Oscar qui neanche si sogna di chiedere ad André e men che meno di farsi “ordinare” da lui cosa deve fare. Lo sa benissimo cosa deve fare. Questo discorso è un momento altissimo dell’opera che esprime tutto il valore e la determinazione di Oscar e purtroppo è stato sminuito corrompendo le intenzioni dell’autrice.
Al suo posto abbiamo i dubbi e l’attitudine alla rinuncia in nome di un uomo secondo un modello di relazione tra i sessi rigidamente binario.
Gli unici due mondi possibili sembrano essere quello maschile, con il suo diritto alla leadership e quello femminile, con il suo dovere all’obbedienza all’uomo.

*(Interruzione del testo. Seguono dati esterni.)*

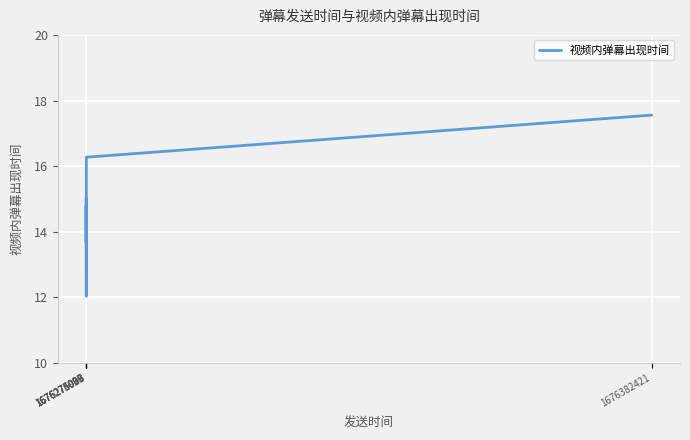

True or false: the data shows 14.8 at 1676275008.

True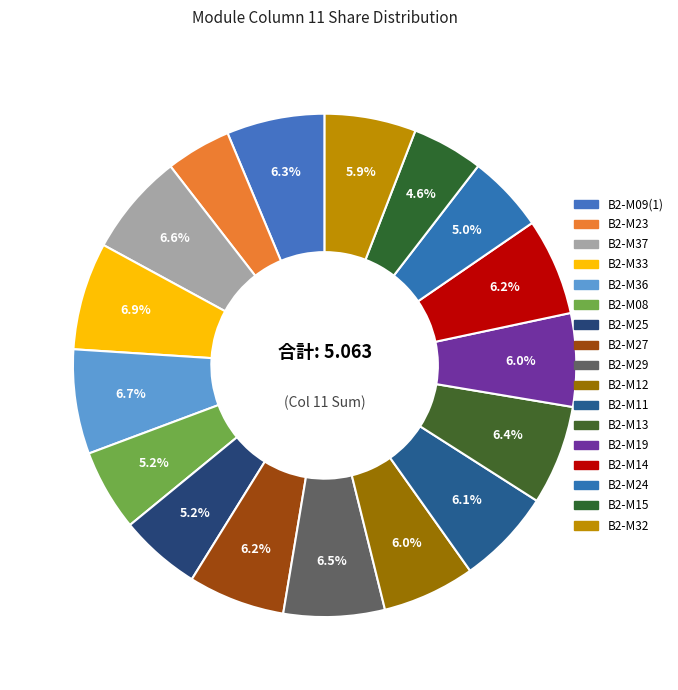

Which has a higher value, B2-M36 or B2-M15?

B2-M36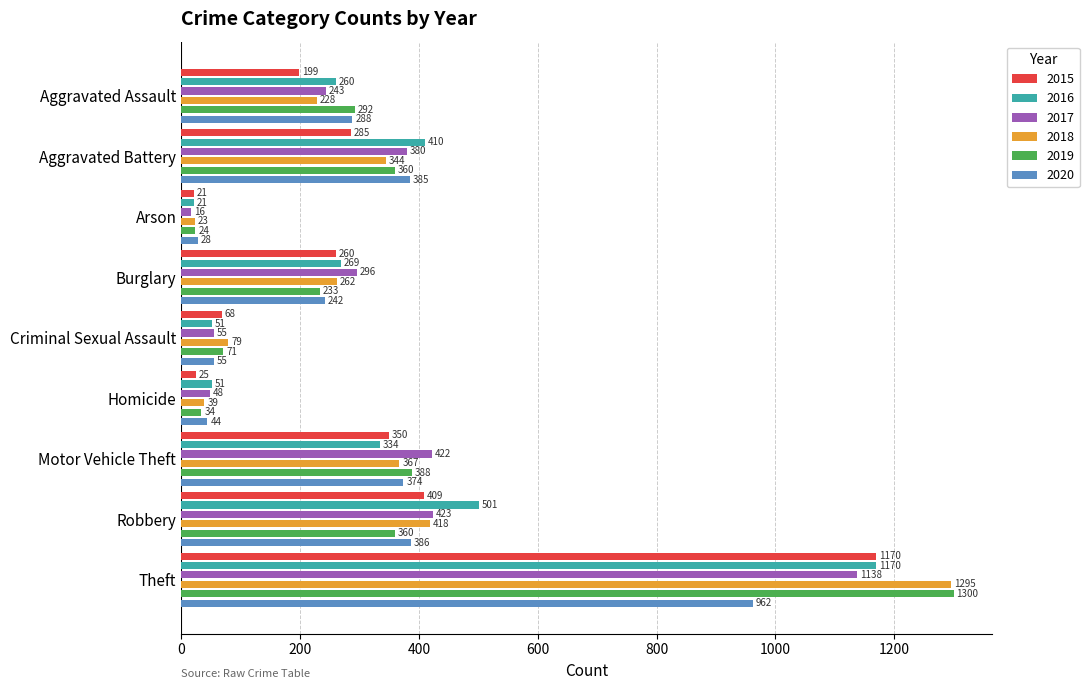

At which category is the sum across all series the highest?

Theft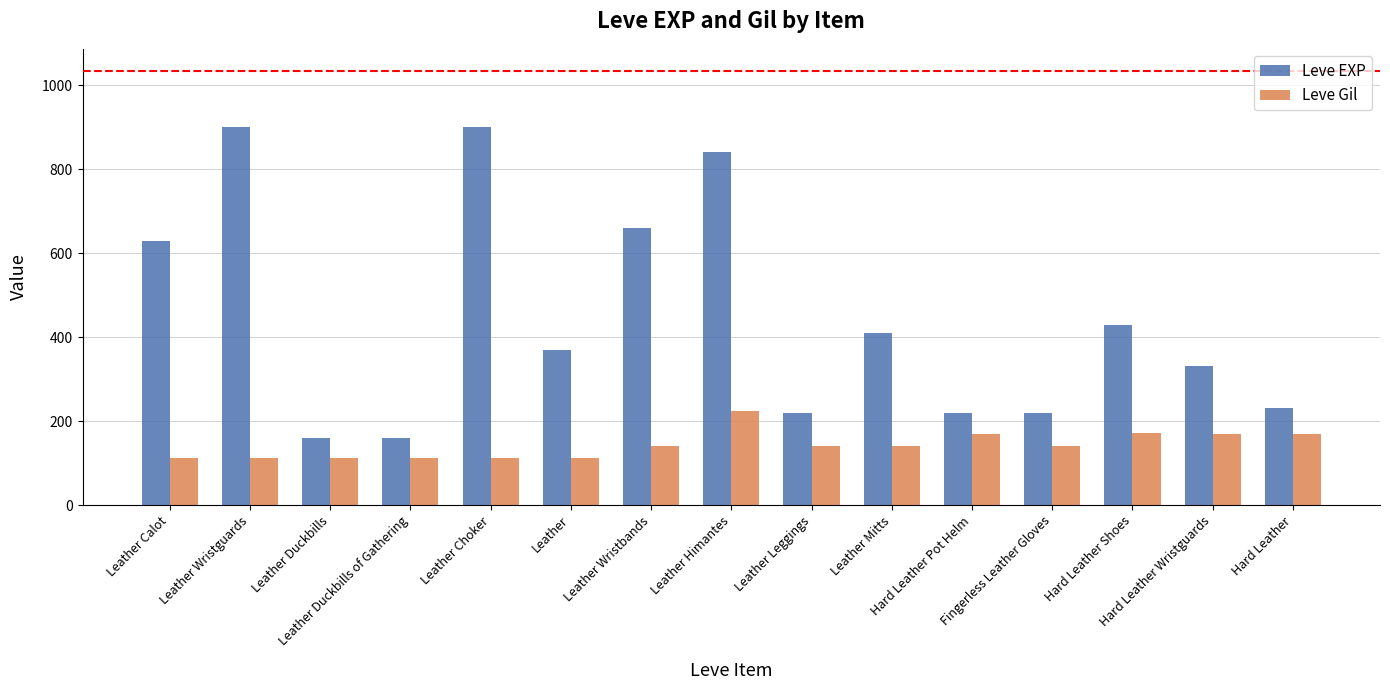

What is the difference between the highest and lowest values at Hard Leather Wristguards?

160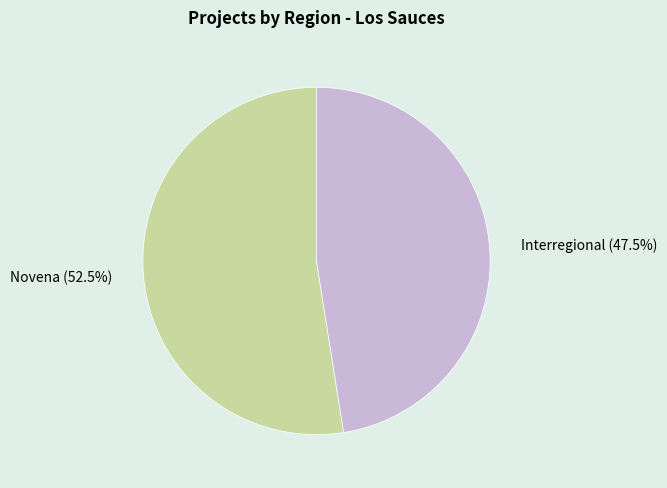

How many slices are in this pie chart?

2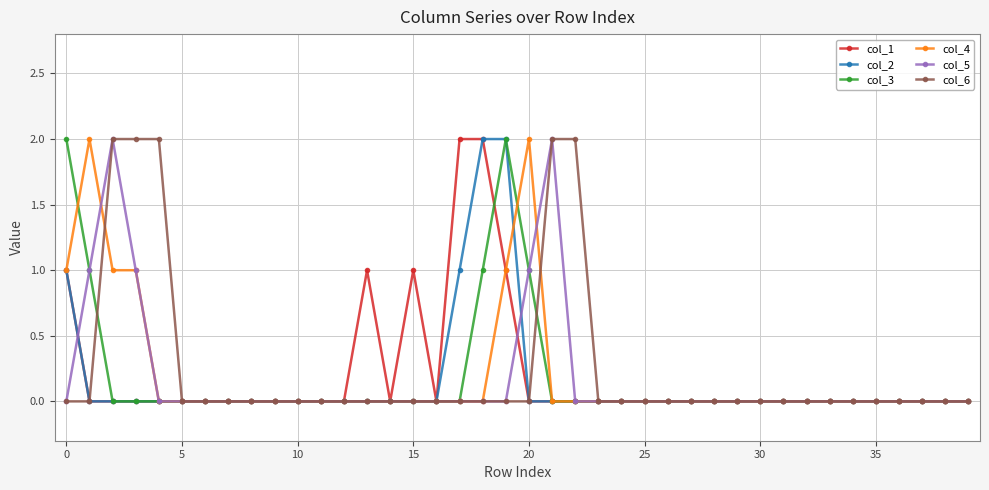

What is the difference between the second highest and second lowest values in the col_2 series?

2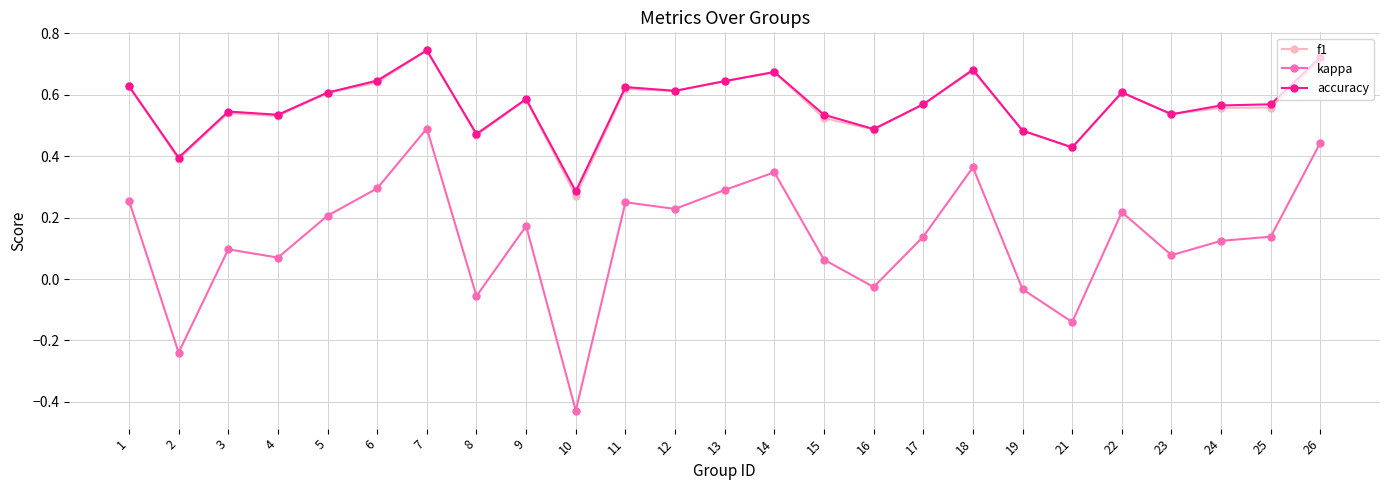

Where is accuracy nearest to the value 0?

10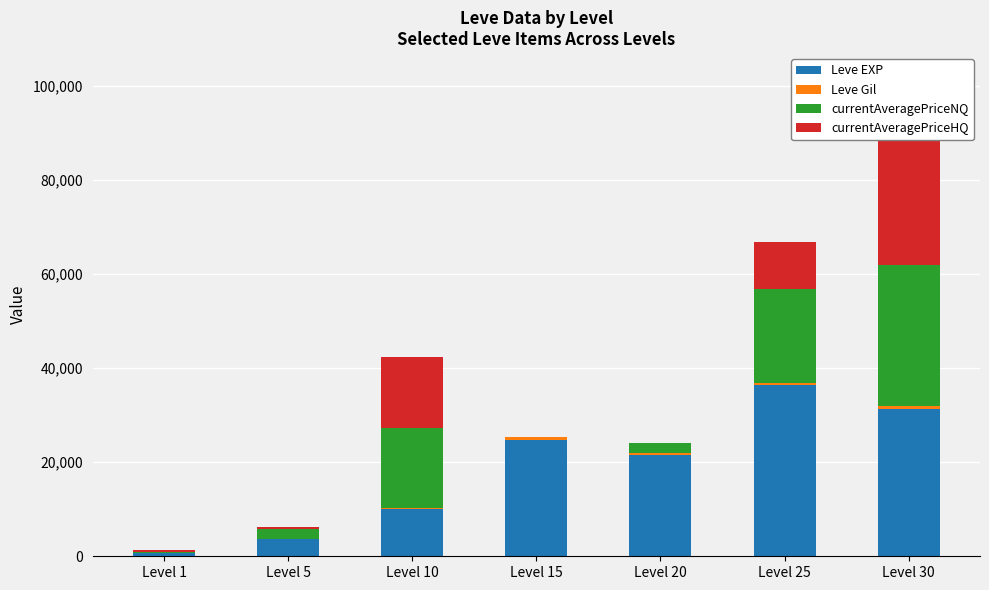

Reading right to left, extract all data points from this chart.

Leve EXP: 31330	36390	21600	24790	9990	3600	630
Leve Gil: 532	485	290	529	293	139	113
currentAveragePriceNQ: 30000	20000	2210	100	17000	1966	162
currentAveragePriceHQ: 40000	10000	0	0	15000	567	519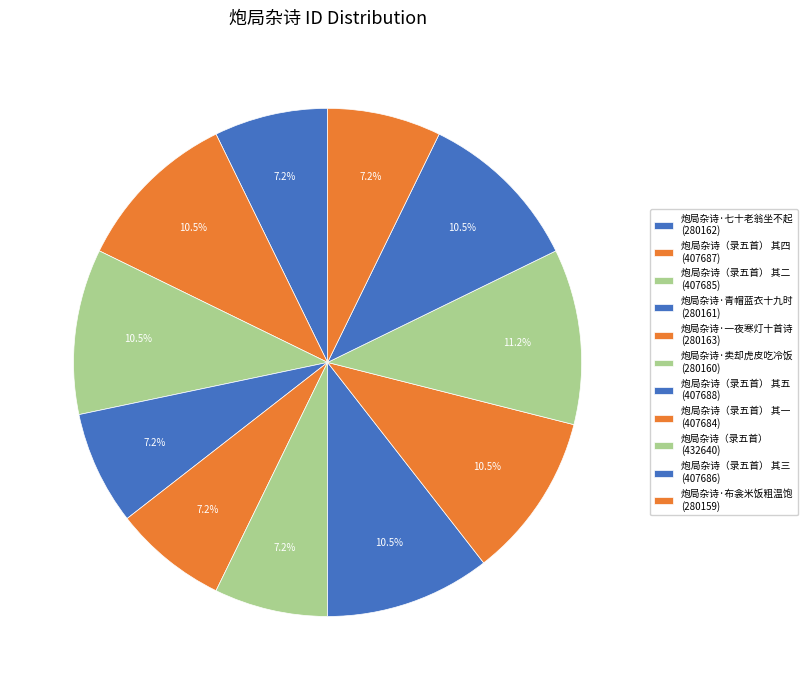

Count the number of slices in the pie.

11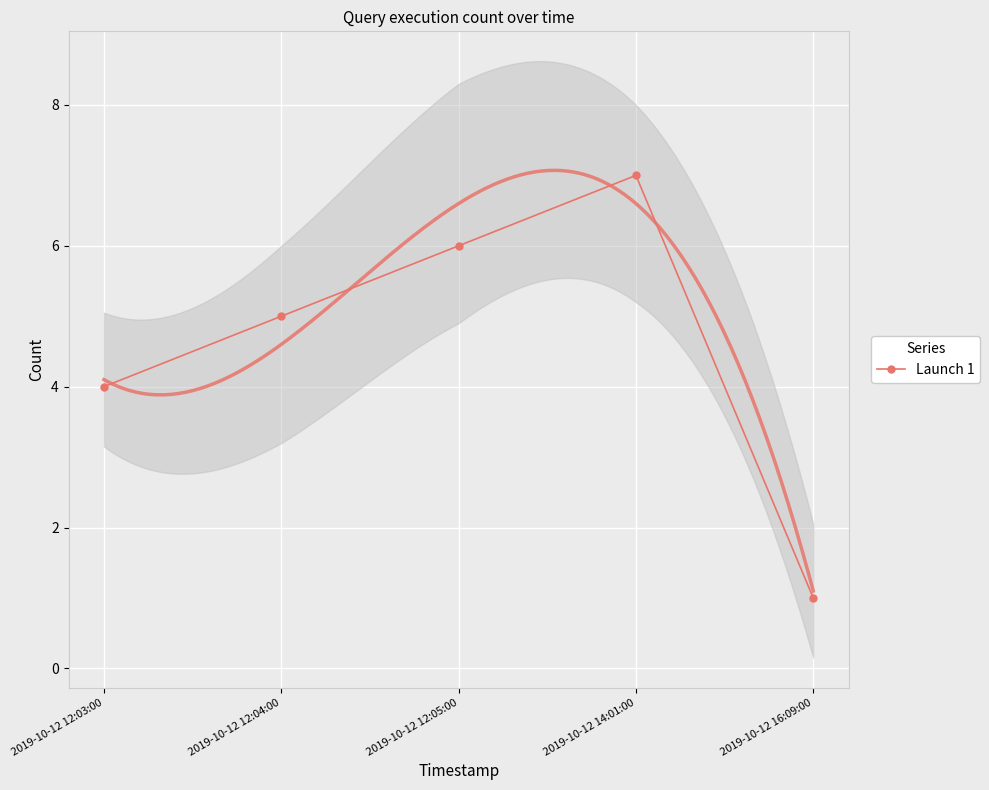

Reading left to right, what are all the values shown in this chart?

4	5	6	7	1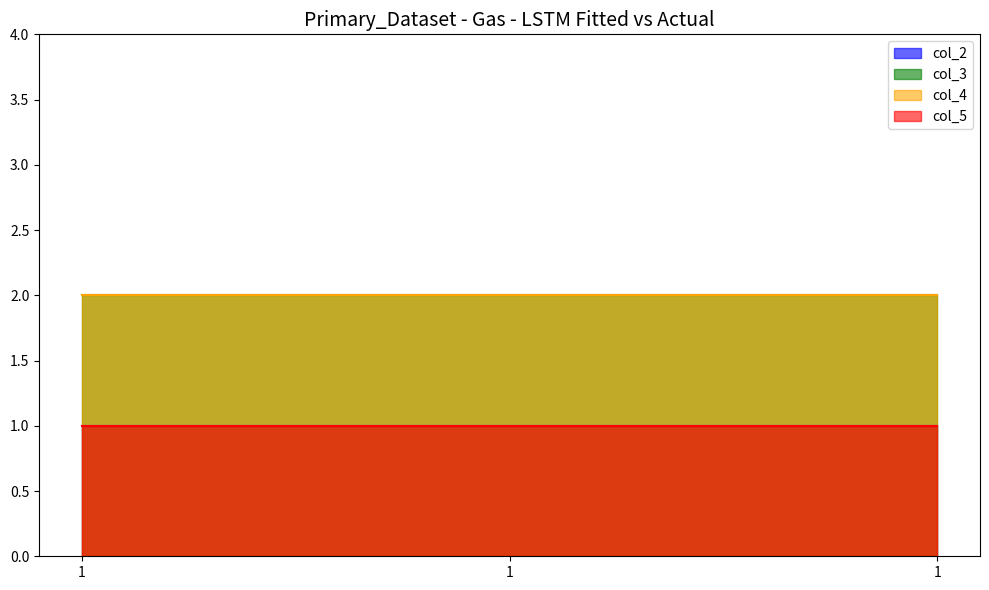

True or false: col_4 has a value of 2 at 1.

True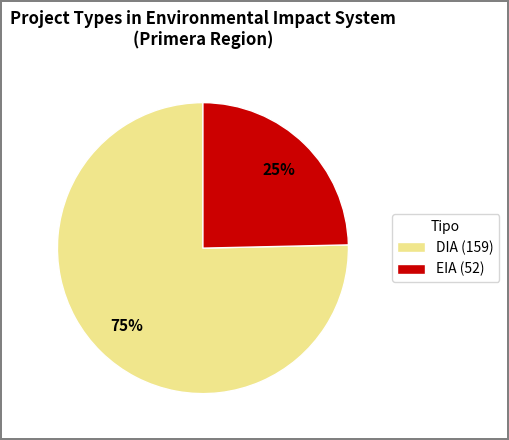

Combined, do EIA (52) and DIA (159) account for over 50%?

Yes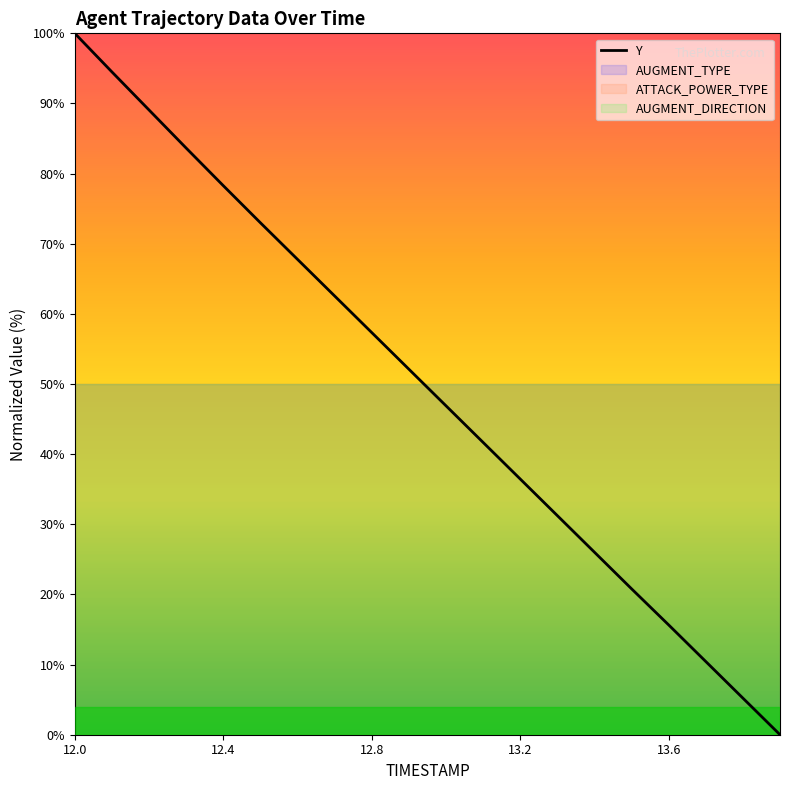

How many values are above zero?

19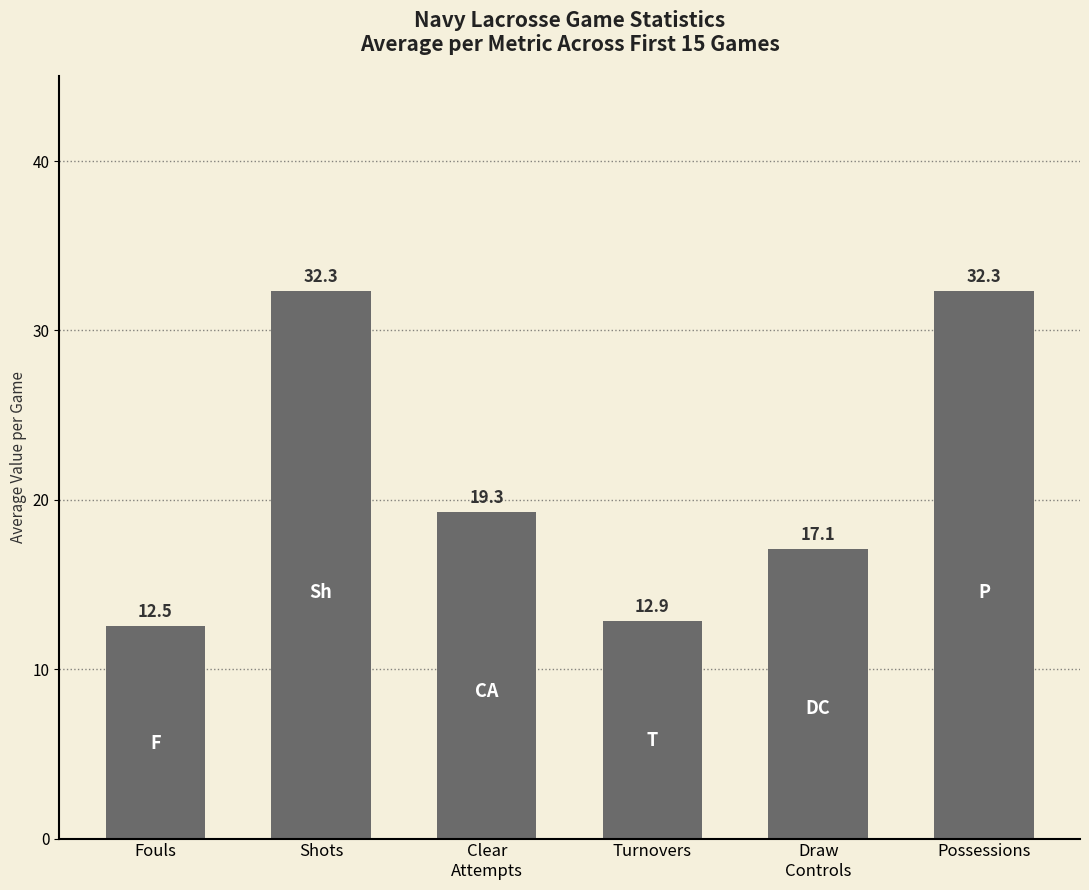

Approximately how many times larger is the value at Possessions compared to Fouls?

2.6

Oscar, uscita dal suo ruolo maschile del comando, non può che entrare subito, in maniera quasi imbarazzante, in quello femminile della sottomissione.
Perché questa differenza tra la versione animata e il manga?
La realizzazione dell’anime è stata affidata, per la regia, a Tadao Nagahama, che diresse i primi episodi, e poi a Osamu Dezaki. La sceneggiatura è di Yoshi Shinozaki, Masahiro Yamada e Keiko Sugie, l’unica donna. Non so chi tra il regista e gli sceneggiatori abbia modificato una parte così importante, ma questa scelta riflette senz’altro la necessità di rendere l’opera più vicina alla società giapponese degli anni ’70, dove la divisione dei ruoli uomo-donna era netta e le donne erano ancora molto subordinate al marito.
Un’altra differenza, in questo senso, anche se più leggera, è il momento in cui Oscar e André passano la notte insieme. Nel manga avviene a casa Jarjayes ed è lei a prendere l’iniziativa.
A cena gli chiede di andare in camera sua più tardi e lì gli dice che ha intenzione di passare la notte con lui. André, in preda allo stupore e all’emozione, è in ginocchio di fronte a lei quasi in segno di reverenza e le dice: diventeresti tutta mia? di uno come me? Non ho nulla, né rango, né patrimonio per farti felice. Non sono neppure in grado di proteggerti. È chiaro il senso di inadeguatezza che esprimono le parole di André.
Al contrario, nell’anime Oscar e André fanno l’amore nei boschi sulla strada per Parigi quasi spontaneamente, dopo che lei gli ha rivelato i suoi sentimenti. Qui è lei a sentirsi in difetto. È in lacrime, con il capo chino sul petto di lui, addolorata per non aver saputo ricambiare prima i suoi sentimenti. E gli dice: André io… una volta sono stata innamorata di Fersen, anche se sapevo chiaramente che tu mi volevi molto bene, che mi amavi. È mai possibile che tu mi voglia ancora bene?
Ad ogni modo, al di là di queste scelte stilistiche, Lady Oscar resta un’opera magnifica e profondamente rivoluzionaria. L’importanza della figura di Oscar è legata alla scelta di una vita diversa, non ad una singola frase. La bellezza della sua personalità e del suo carattere splende in ogni pagina del manga e in ogni fotogramma dell’anime, dalla sua nascita alla morte in battaglia.

Ma una domanda me la sono sempre posta: come avrebbe potuto vivere Oscar con André dopo la Rivoluzione? Avrebbe indossato abiti femminili? Mi è impossibile pensare ad una Oscar diversa da quella che conosciamo. Lei è se stessa e non può che essere se stessa. E allora voglio immaginarla in sella al suo cavallo bianco, intenta a lottare per degli ideali giusti, sostenuta e accompagnata dall’amore di André.